Retype every entry word for word. Omit the pictures.

(Records for the task begins)

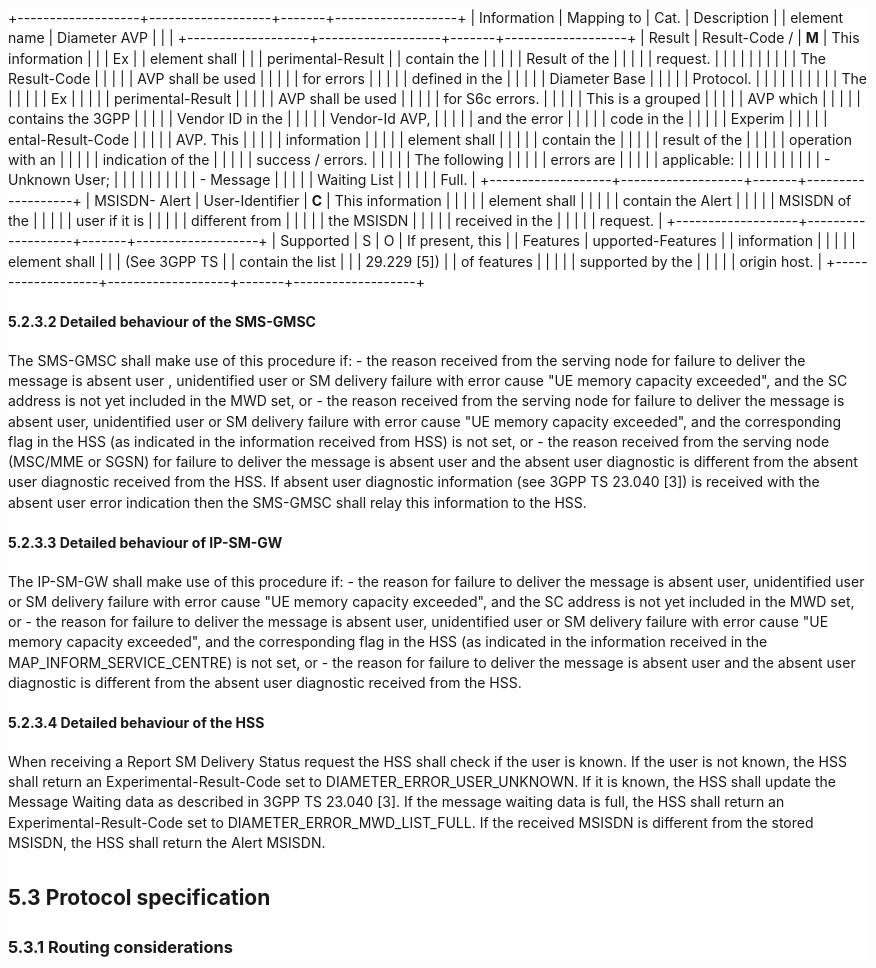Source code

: +-------------------+-------------------+-------+-------------------+ | Information | Mapping to | Cat. | Description | | element name | Diameter AVP | | | +-------------------+-------------------+-------+-------------------+ | Result | Result-Code / | **M** | This information | | | Ex | | element shall | | | perimental-Result | | contain the | | | | | Result of the | | | | | request. | | | | | | | | | | The Result-Code | | | | | AVP shall be used | | | | | for errors | | | | | defined in the | | | | | Diameter Base | | | | | Protocol. | | | | | | | | | | The | | | | | Ex | | | | | perimental-Result | | | | | AVP shall be used | | | | | for S6c errors. | | | | | This is a grouped | | | | | AVP which | | | | | contains the 3GPP | | | | | Vendor ID in the | | | | | Vendor-Id AVP, | | | | | and the error | | | | | code in the | | | | | Experim | | | | | ental-Result-Code | | | | | AVP. This | | | | | information | | | | | element shall | | | | | contain the | | | | | result of the | | | | | operation with an | | | | | indication of the | | | | | success / errors. | | | | | The following | | | | | errors are | | | | | applicable: | | | | | | | | | | - Unknown User; | | | | | | | | | | - Message | | | | | Waiting List | | | | | Full. | +-------------------+-------------------+-------+-------------------+ | MSISDN- Alert | User-Identifier | **C** | This information | | | | | element shall | | | | | contain the Alert | | | | | MSISDN of the | | | | | user if it is | | | | | different from | | | | | the MSISDN | | | | | received in the | | | | | request. | +-------------------+-------------------+-------+-------------------+ | Supported | S | O | If present, this | | Features | upported-Features | | information | | | | | element shall | | | (See 3GPP TS | | contain the list | | | 29.229 [5]) | | of features | | | | | supported by the | | | | | origin host. | +-------------------+-------------------+-------+-------------------+
#### 5.2.3.2 Detailed behaviour of the SMS-GMSC
The SMS-GMSC shall make use of this procedure if:
\- the reason received from the serving node for failure to deliver the
message is absent user , unidentified user or SM delivery failure with error
cause \"UE memory capacity exceeded\", and the SC address is not yet included
in the MWD set, or
\- the reason received from the serving node for failure to deliver the
message is absent user, unidentified user or SM delivery failure with error
cause \"UE memory capacity exceeded\", and the corresponding flag in the HSS
(as indicated in the information received from HSS) is not set, or
\- the reason received from the serving node (MSC/MME or SGSN) for failure to
deliver the message is absent user and the absent user diagnostic is different
from the absent user diagnostic received from the HSS.
If absent user diagnostic information (see 3GPP TS 23.040 [3]) is received
with the absent user error indication then the SMS-GMSC shall relay this
information to the HSS.
#### 5.2.3.3 Detailed behaviour of IP-SM-GW
The IP-SM-GW shall make use of this procedure if:
\- the reason for failure to deliver the message is absent user, unidentified
user or SM delivery failure with error cause \"UE memory capacity exceeded\",
and the SC address is not yet included in the MWD set, or
\- the reason for failure to deliver the message is absent user, unidentified
user or SM delivery failure with error cause \"UE memory capacity exceeded\",
and the corresponding flag in the HSS (as indicated in the information
received in the MAP_INFORM_SERVICE_CENTRE) is not set, or
\- the reason for failure to deliver the message is absent user and the absent
user diagnostic is different from the absent user diagnostic received from the
HSS.
#### 5.2.3.4 Detailed behaviour of the HSS
When receiving a Report SM Delivery Status request the HSS shall check if the
user is known.
If the user is not known, the HSS shall return an Experimental-Result-Code set
to DIAMETER_ERROR_USER_UNKNOWN.
If it is known, the HSS shall update the Message Waiting data as described in
3GPP TS 23.040 [3]. If the message waiting data is full, the HSS shall return
an Experimental-Result-Code set to DIAMETER_ERROR_MWD_LIST_FULL.
If the received MSISDN is different from the stored MSISDN, the HSS shall
return the Alert MSISDN.
## 5.3 Protocol specification
### 5.3.1 Routing considerations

(Records for the task ends)

--- Solution below ---
Source code

: +-------------------+-------------------+-------+-------------------+ | Information | Mapping to | Cat. | Description | | element name | Diameter AVP | | | +-------------------+-------------------+-------+-------------------+ | Result | Result-Code / | **M** | This information | | | Ex | | element shall | | | perimental-Result | | contain the | | | | | Result of the | | | | | request. | | | | | | | | | | The Result-Code | | | | | AVP shall be used | | | | | for errors | | | | | defined in the | | | | | Diameter Base | | | | | Protocol. | | | | | | | | | | The | | | | | Ex | | | | | perimental-Result | | | | | AVP shall be used | | | | | for S6c errors. | | | | | This is a grouped | | | | | AVP which | | | | | contains the 3GPP | | | | | Vendor ID in the | | | | | Vendor-Id AVP, | | | | | and the error | | | | | code in the | | | | | Experim | | | | | ental-Result-Code | | | | | AVP. This | | | | | information | | | | | element shall | | | | | contain the | | | | | result of the | | | | | operation with an | | | | | indication of the | | | | | success / errors. | | | | | The following | | | | | errors are | | | | | applicable: | | | | | | | | | | - Unknown User; | | | | | | | | | | - Message | | | | | Waiting List | | | | | Full. | +-------------------+-------------------+-------+-------------------+ | MSISDN- Alert | User-Identifier | **C** | This information | | | | | element shall | | | | | contain the Alert | | | | | MSISDN of the | | | | | user if it is | | | | | different from | | | | | the MSISDN | | | | | received in the | | | | | request. | +-------------------+-------------------+-------+-------------------+ | Supported | S | O | If present, this | | Features | upported-Features | | information | | | | | element shall | | | (See 3GPP TS | | contain the list | | | 29.229 [5]) | | of features | | | | | supported by the | | | | | origin host. | +-------------------+-------------------+-------+-------------------+
#### 5.2.3.2 Detailed behaviour of the SMS-GMSC
The SMS-GMSC shall make use of this procedure if:
\- the reason received from the serving node for failure to deliver the
message is absent user , unidentified user or SM delivery failure with error
cause \"UE memory capacity exceeded\", and the SC address is not yet included
in the MWD set, or
\- the reason received from the serving node for failure to deliver the
message is absent user, unidentified user or SM delivery failure with error
cause \"UE memory capacity exceeded\", and the corresponding flag in the HSS
(as indicated in the information received from HSS) is not set, or
\- the reason received from the serving node (MSC/MME or SGSN) for failure to
deliver the message is absent user and the absent user diagnostic is different
from the absent user diagnostic received from the HSS.
If absent user diagnostic information (see 3GPP TS 23.040 [3]) is received
with the absent user error indication then the SMS-GMSC shall relay this
information to the HSS.
#### 5.2.3.3 Detailed behaviour of IP-SM-GW
The IP-SM-GW shall make use of this procedure if:
\- the reason for failure to deliver the message is absent user, unidentified
user or SM delivery failure with error cause \"UE memory capacity exceeded\",
and the SC address is not yet included in the MWD set, or
\- the reason for failure to deliver the message is absent user, unidentified
user or SM delivery failure with error cause \"UE memory capacity exceeded\",
and the corresponding flag in the HSS (as indicated in the information
received in the MAP_INFORM_SERVICE_CENTRE) is not set, or
\- the reason for failure to deliver the message is absent user and the absent
user diagnostic is different from the absent user diagnostic received from the
HSS.
#### 5.2.3.4 Detailed behaviour of the HSS
When receiving a Report SM Delivery Status request the HSS shall check if the
user is known.
If the user is not known, the HSS shall return an Experimental-Result-Code set
to DIAMETER_ERROR_USER_UNKNOWN.
If it is known, the HSS shall update the Message Waiting data as described in
3GPP TS 23.040 [3]. If the message waiting data is full, the HSS shall return
an Experimental-Result-Code set to DIAMETER_ERROR_MWD_LIST_FULL.
If the received MSISDN is different from the stored MSISDN, the HSS shall
return the Alert MSISDN.
## 5.3 Protocol specification
### 5.3.1 Routing considerations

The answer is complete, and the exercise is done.